数カ月に1度、日本から大きな段ボール箱が届く。
中身はプロテインなどのスポーツサプリメントだ。気を利かせてか、日本のお菓子も入れてくれている。サポートを受ける企業からだ。自分ではどれだけ意識をしていても、食事の中でビタミンや鉄分などが不足してしまう。スポーツサプリメントはコンディション調整のために欠かせないものになった。
プロ入りして3年目のオフ。後輩の選手に橋渡しをしてもらって一人の管理栄養士と出会った。スポーツサプリメントブランド「ザバス」を展開する食品大手、明治の大前恵さんだ。実は記憶にないのだが、彼女とはプロ1年目のときが初対面だった。投手コーチだった鹿取義隆さんの紹介で、食事や栄養の大切さを説いてくれたことがあるらしい。当時は20代前半。まだ体に対する意識が低かった。「らしい」というくらいだから、そのときのことは頭から抜け落ちていた。

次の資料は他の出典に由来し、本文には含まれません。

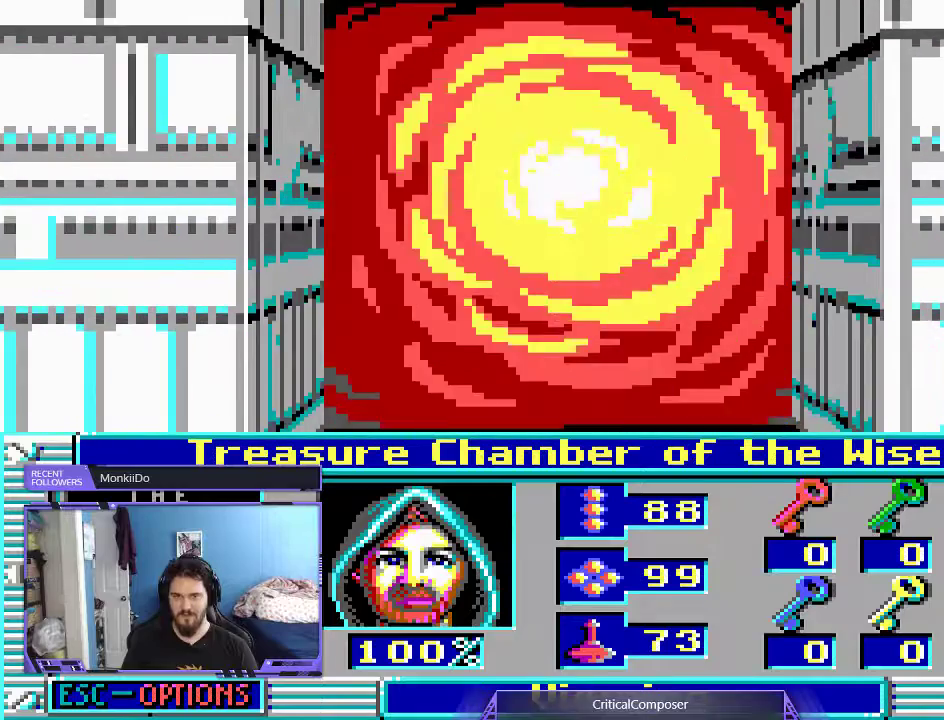
{"dt_ms": 500, "buttons": [], "events": []}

1年目のシーズンを終えたオフ。1通の手紙が届いた。大前さんからだった。「栄養でできることはいっぱいあるぞ」。そんなことが書かれていた。プロ2年目からは故障もあって納得のいく投球ができなくなった。2年目も3年目もオフになると手紙が届いた。プロ入りから4年目。寮から出ることができる時期だった。大前さんと親交のある後輩に改めて紹介してもらったのは、そんなときだった。